======== Dataset records ========
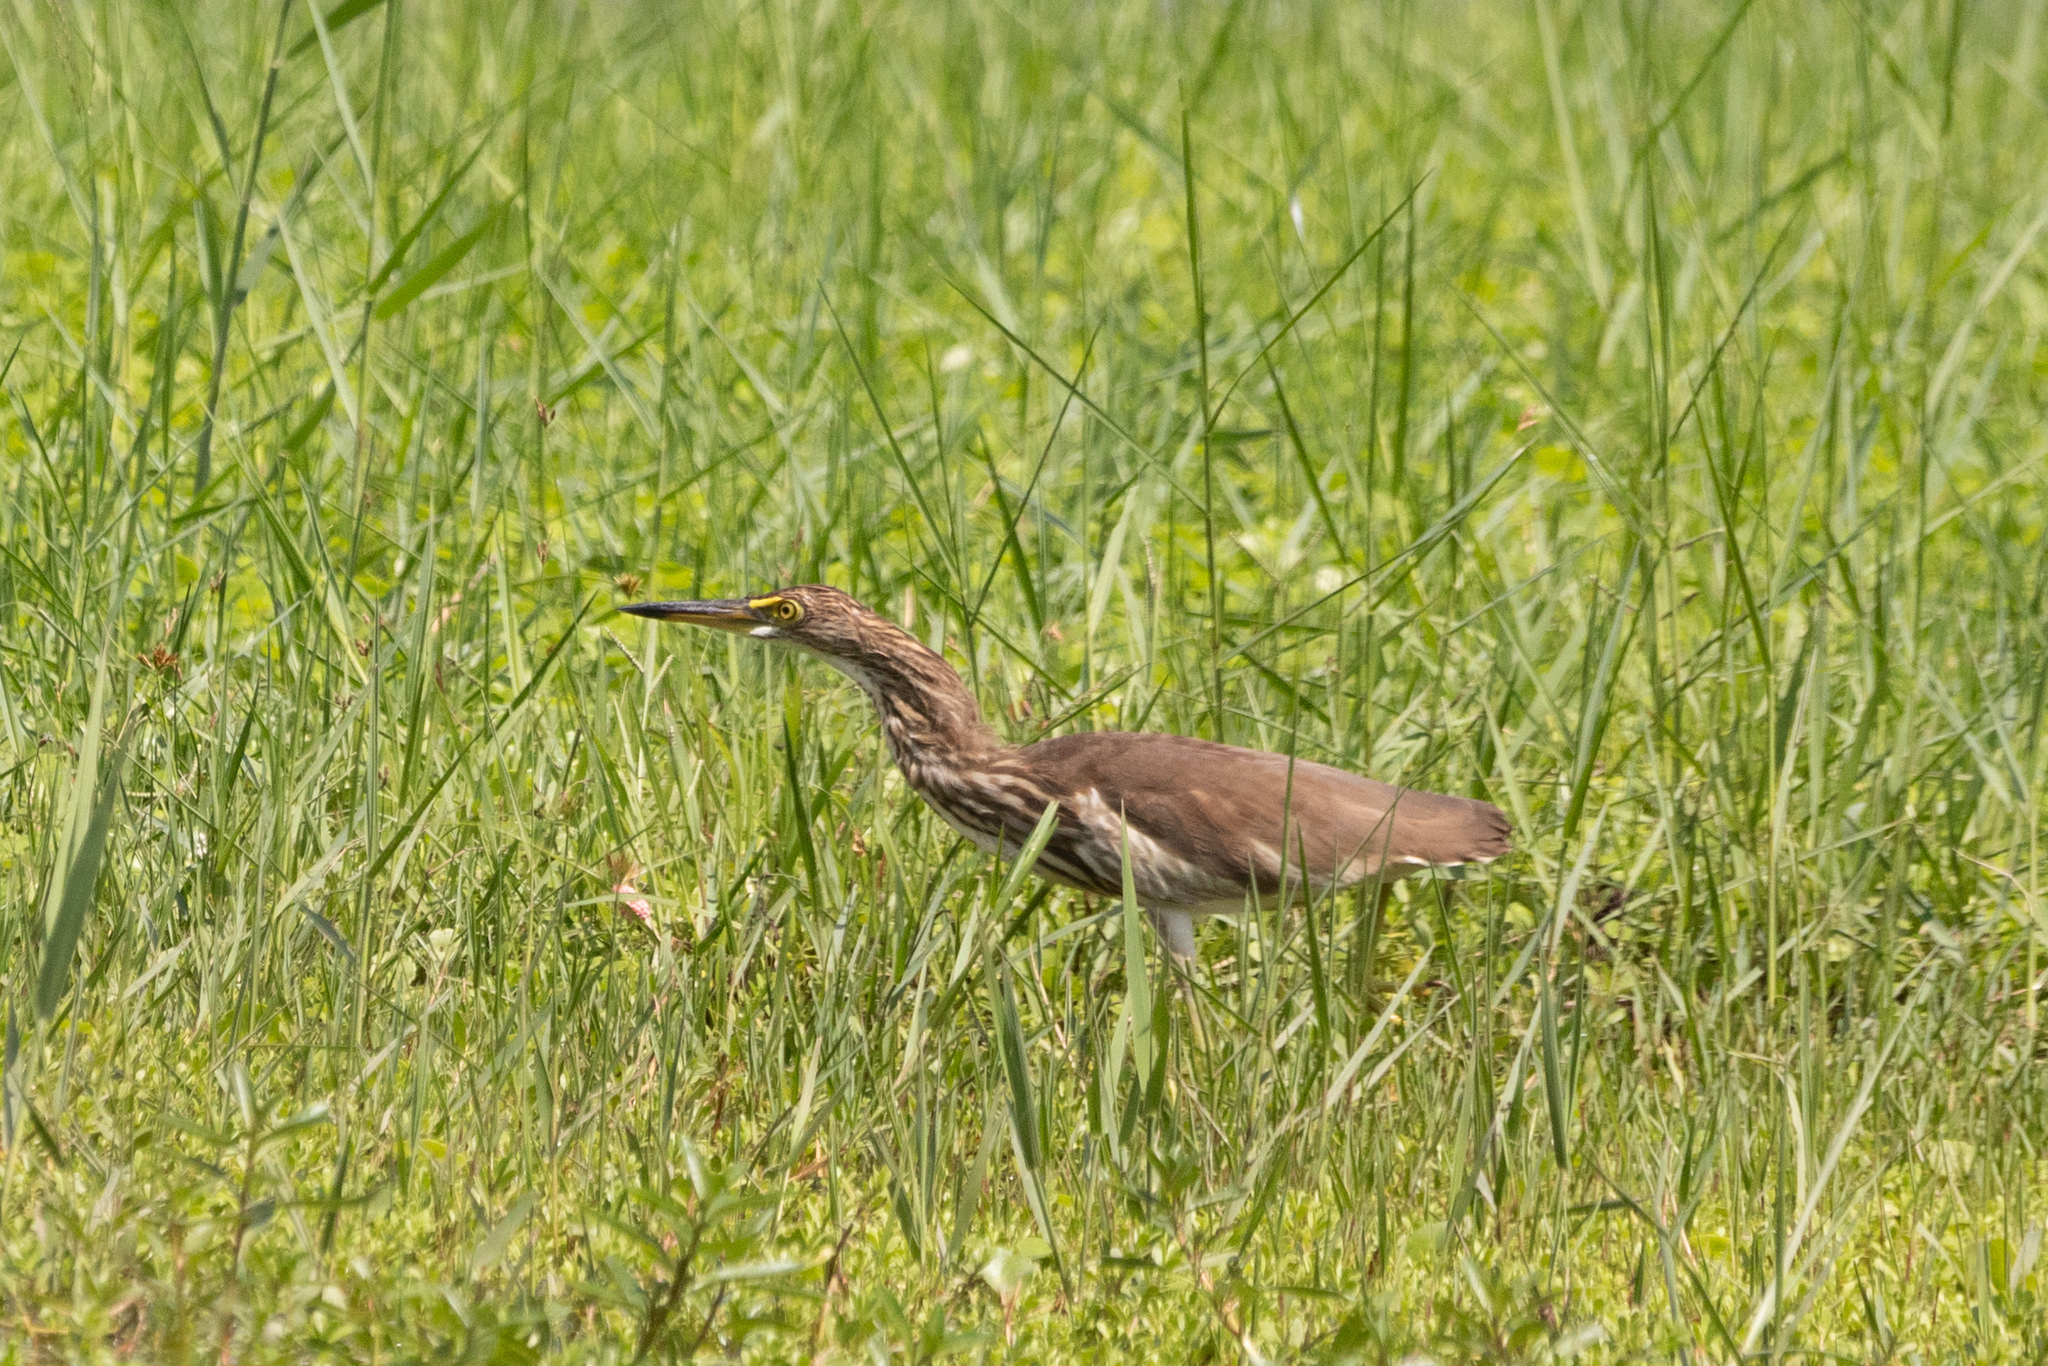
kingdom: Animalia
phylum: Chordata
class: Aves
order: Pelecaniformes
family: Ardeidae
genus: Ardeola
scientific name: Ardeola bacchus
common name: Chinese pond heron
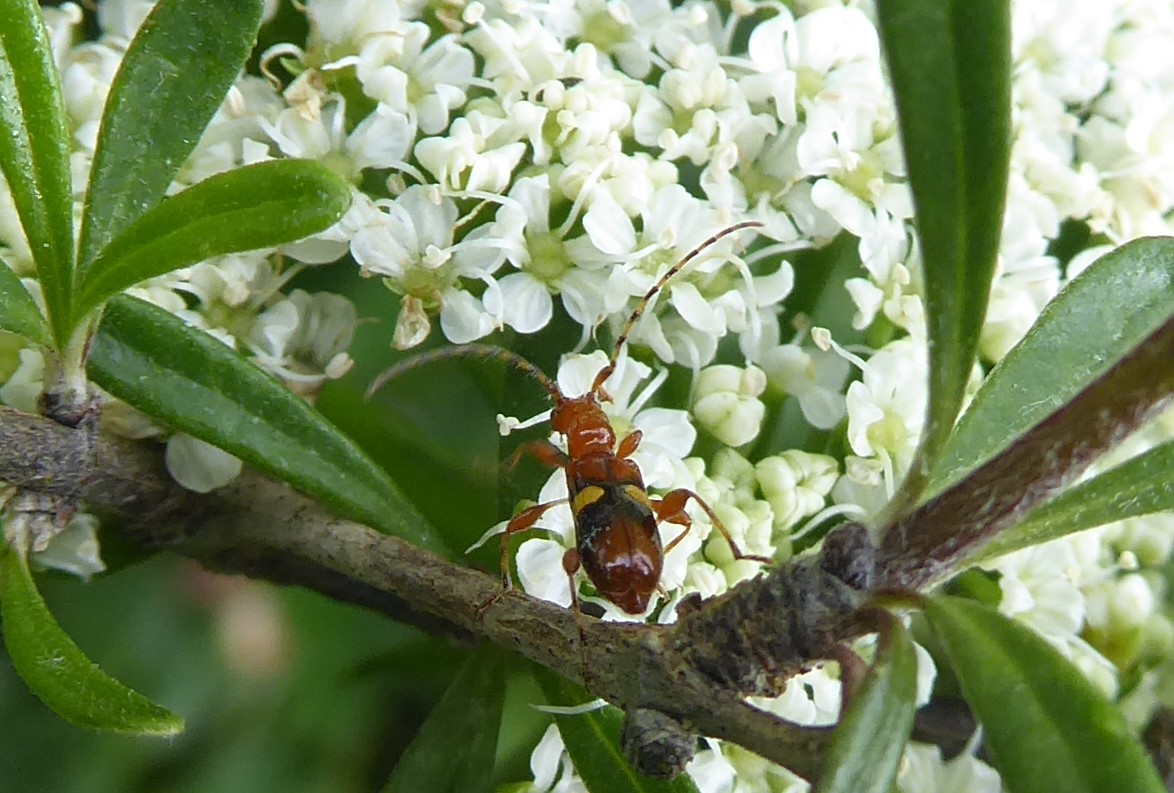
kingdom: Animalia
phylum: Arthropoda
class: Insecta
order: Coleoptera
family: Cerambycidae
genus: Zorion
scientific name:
========
• _What the task requires_
Write out the records from the line with "family: Ardeidae" through the end of the records, including both of those lines, and leave out the pictures.

• _Written solution_
family: Ardeidae
genus: Ardeola
scientific name: Ardeola bacchus
common name: Chinese pond heron
kingdom: Animalia
phylum: Arthropoda
class: Insecta
order: Coleoptera
family: Cerambycidae
genus: Zorion
scientific name:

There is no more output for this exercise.